REQUIREMENT »
Retype all entries exactly, skipping pictures.

RECORDS PROVIDED »
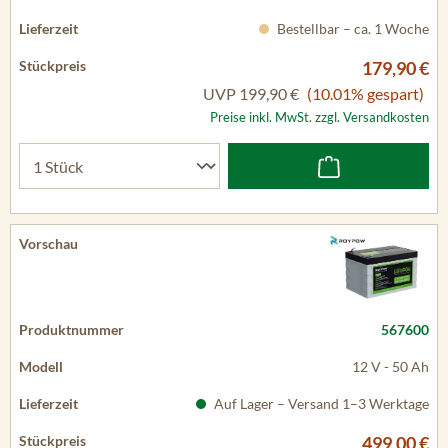
Bestellbar – ca. 1 Woche
179,90 €
UVP
199,90 €
(10.01% gespart)
Preise inkl. MwSt. zzgl. Versandkosten
567600
12 V - 50 Ah
Auf Lager – Versand 1–3 Werktage
499,00 €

TASK RESULT »
Bestellbar – ca. 1 Woche
179,90 €
UVP
199,90 €
(10.01% gespart)
Preise inkl. MwSt. zzgl. Versandkosten
567600
12 V - 50 Ah
Auf Lager – Versand 1–3 Werktage
499,00 €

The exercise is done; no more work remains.